START Information given
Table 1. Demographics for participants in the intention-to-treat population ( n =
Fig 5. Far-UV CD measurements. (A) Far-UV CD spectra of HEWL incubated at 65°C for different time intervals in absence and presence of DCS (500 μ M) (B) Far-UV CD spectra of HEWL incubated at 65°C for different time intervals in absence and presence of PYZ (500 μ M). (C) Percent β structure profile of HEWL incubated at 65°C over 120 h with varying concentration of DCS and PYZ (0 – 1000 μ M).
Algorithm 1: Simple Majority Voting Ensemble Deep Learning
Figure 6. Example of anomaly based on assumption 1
END Information given
START Information given
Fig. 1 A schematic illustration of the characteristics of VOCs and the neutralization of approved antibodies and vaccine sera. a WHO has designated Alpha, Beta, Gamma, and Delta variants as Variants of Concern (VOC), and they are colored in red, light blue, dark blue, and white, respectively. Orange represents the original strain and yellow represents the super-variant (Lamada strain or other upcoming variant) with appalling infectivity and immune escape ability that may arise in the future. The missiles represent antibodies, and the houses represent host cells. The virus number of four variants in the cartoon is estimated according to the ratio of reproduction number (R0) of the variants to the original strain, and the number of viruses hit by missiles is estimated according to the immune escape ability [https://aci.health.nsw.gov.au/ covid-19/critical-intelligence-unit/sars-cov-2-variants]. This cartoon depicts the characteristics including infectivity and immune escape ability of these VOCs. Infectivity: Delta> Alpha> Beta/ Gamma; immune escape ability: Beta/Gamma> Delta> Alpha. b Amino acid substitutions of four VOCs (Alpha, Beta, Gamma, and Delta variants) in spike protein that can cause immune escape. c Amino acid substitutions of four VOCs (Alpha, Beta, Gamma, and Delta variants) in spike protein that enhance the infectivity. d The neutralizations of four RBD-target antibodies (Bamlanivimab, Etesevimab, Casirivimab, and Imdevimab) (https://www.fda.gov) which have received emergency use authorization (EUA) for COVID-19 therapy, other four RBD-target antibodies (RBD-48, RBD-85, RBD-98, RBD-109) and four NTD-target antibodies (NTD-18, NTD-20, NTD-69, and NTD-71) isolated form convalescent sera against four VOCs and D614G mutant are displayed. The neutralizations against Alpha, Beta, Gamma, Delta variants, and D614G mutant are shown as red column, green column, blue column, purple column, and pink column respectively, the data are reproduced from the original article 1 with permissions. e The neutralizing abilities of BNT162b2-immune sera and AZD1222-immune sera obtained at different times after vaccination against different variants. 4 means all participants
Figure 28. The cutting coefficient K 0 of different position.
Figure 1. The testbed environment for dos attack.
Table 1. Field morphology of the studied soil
END Information given
| What you will do |
Show each line of the material above where "Table" occurs.

| Response box |
Table 1. Demographics for participants in the intention-to-treat population ( n =
Table 1. Field morphology of the studied soil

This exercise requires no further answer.